◆ **Your goal**
Switch "ankle" to "heel" everywhere it occurs in the entries below and change nothing else. Reproduce the entries without the pictures.

◆ **Stored dataset items**
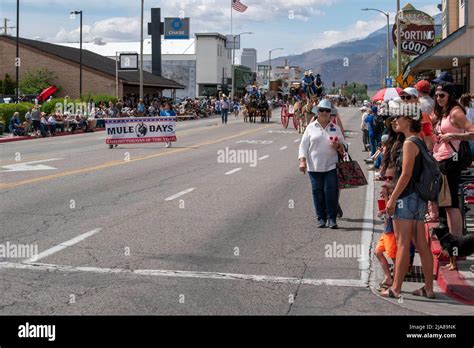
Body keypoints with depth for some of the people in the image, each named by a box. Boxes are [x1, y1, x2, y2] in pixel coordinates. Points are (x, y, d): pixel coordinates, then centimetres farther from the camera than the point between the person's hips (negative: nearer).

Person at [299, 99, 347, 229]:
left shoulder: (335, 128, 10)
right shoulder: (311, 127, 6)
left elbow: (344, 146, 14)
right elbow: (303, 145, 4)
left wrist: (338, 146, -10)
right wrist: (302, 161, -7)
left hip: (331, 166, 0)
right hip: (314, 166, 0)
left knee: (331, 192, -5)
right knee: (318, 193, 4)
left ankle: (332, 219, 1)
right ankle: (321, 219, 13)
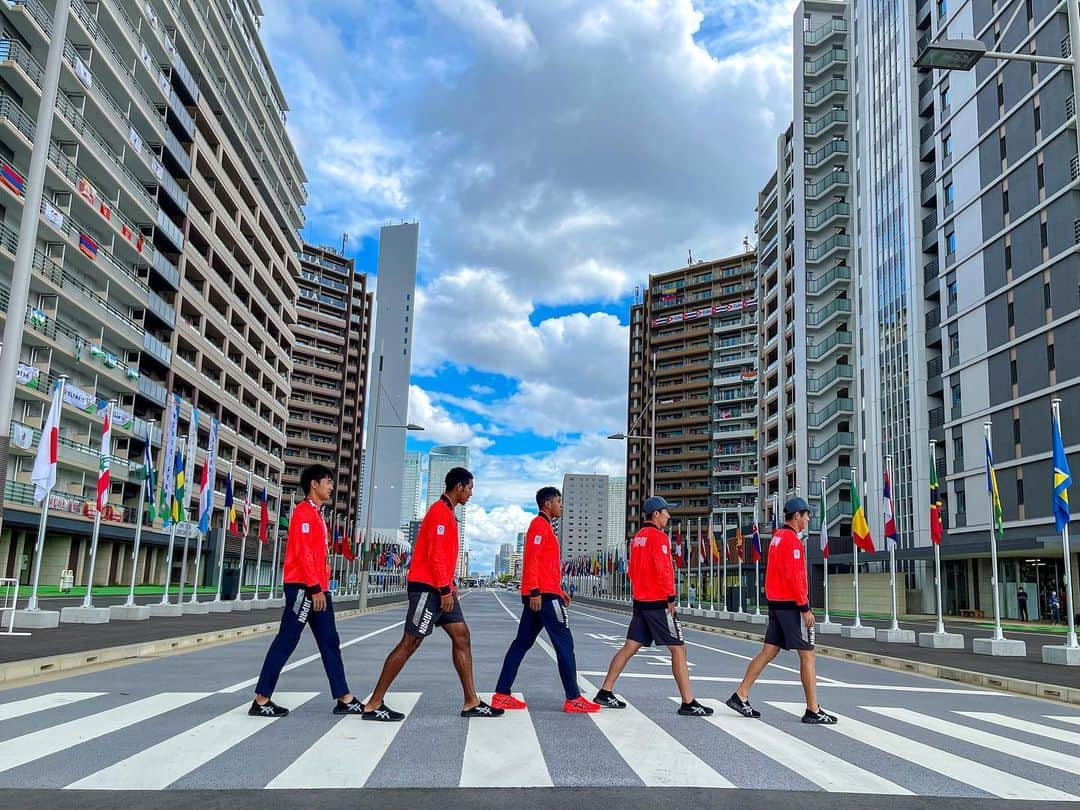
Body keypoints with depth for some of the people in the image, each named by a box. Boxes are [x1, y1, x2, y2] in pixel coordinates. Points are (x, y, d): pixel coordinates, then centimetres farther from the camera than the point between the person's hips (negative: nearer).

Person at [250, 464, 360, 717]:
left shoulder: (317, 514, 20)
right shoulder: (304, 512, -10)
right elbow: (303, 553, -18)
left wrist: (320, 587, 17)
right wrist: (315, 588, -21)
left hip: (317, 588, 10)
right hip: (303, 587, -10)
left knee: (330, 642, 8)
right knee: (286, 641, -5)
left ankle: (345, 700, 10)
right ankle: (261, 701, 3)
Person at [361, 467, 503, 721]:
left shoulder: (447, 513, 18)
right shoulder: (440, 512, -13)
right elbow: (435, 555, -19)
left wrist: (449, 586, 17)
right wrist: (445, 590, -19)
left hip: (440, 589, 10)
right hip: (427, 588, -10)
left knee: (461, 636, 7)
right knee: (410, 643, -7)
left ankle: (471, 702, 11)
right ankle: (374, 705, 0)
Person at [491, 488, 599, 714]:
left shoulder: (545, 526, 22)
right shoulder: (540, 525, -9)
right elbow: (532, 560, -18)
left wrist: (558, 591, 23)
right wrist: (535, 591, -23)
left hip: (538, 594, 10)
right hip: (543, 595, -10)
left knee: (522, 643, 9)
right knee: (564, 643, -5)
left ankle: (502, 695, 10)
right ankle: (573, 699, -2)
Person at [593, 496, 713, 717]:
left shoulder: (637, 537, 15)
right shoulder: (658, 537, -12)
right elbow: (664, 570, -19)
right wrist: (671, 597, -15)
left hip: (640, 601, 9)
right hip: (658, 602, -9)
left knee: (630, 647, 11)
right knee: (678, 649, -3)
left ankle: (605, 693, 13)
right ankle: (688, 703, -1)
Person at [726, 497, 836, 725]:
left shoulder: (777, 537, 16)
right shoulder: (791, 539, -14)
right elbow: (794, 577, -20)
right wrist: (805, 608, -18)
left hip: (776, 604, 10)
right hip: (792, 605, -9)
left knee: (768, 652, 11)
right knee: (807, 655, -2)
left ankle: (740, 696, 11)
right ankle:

◆ **Reply**
Body keypoints with depth for some of the people in the image, each named by a box. Boxes are [x1, y1, x2, y2] in pixel coordinates. Points are (x, y, d): pixel coordinates, then centimetres farther from the camera than the point between the person's hips (negative: nearer).

Person at [299, 99, 347, 229]:
left shoulder: (335, 128, 10)
right shoulder: (311, 127, 6)
left elbow: (344, 146, 14)
right elbow: (303, 145, 4)
left wrist: (338, 146, -10)
right wrist: (302, 161, -7)
left hip: (331, 166, 0)
right hip: (314, 166, 0)
left knee: (331, 192, -5)
right knee: (318, 193, 4)
left heel: (332, 219, 1)
right heel: (321, 219, 13)
Body keypoints with depth for some of the people in the image, each named by a box. Boxes are [x1, y1, x2, y2] in pixel coordinates. Points are (x, y, d): pixel coordinates, then centimetres farther from the camera than the point between the person's hips (negative: nearer).

Person at [250, 464, 360, 717]:
left shoulder: (317, 514, 20)
right shoulder: (304, 512, -10)
right elbow: (303, 553, -18)
left wrist: (320, 587, 17)
right wrist: (315, 588, -21)
left hip: (317, 588, 10)
right hip: (303, 587, -10)
left knee: (330, 642, 8)
right knee: (286, 641, -5)
left heel: (345, 700, 10)
right heel: (261, 701, 3)
Person at [361, 467, 503, 721]:
left shoulder: (447, 513, 18)
right shoulder: (440, 512, -13)
right elbow: (435, 555, -19)
left wrist: (449, 586, 17)
right wrist: (445, 590, -19)
left hip: (440, 589, 10)
right hip: (427, 588, -10)
left knee: (461, 636, 7)
right knee: (410, 643, -7)
left heel: (471, 702, 11)
right heel: (374, 705, 0)
Person at [491, 488, 599, 714]:
left shoulder: (545, 526, 22)
right shoulder: (540, 525, -9)
right elbow: (532, 560, -18)
left wrist: (558, 591, 23)
right wrist: (535, 591, -23)
left hip: (538, 594, 10)
right hip: (543, 595, -10)
left knee: (522, 643, 9)
right knee: (564, 643, -5)
left heel: (502, 695, 10)
right heel: (573, 699, -2)
Person at [593, 496, 713, 717]:
left shoulder: (637, 537, 15)
right shoulder: (658, 537, -12)
right elbow: (664, 570, -19)
right wrist: (671, 597, -15)
left hip: (640, 601, 9)
right hip: (658, 602, -9)
left knee: (630, 647, 11)
right knee: (678, 649, -3)
left heel: (605, 693, 13)
right heel: (688, 703, -1)
Person at [726, 497, 836, 725]:
left shoulder: (777, 537, 16)
right shoulder: (791, 539, -14)
right elbow: (794, 577, -20)
right wrist: (805, 608, -18)
left hip: (776, 604, 10)
right hip: (792, 605, -9)
left knee: (768, 652, 11)
right knee: (807, 655, -2)
left heel: (740, 696, 11)
right heel:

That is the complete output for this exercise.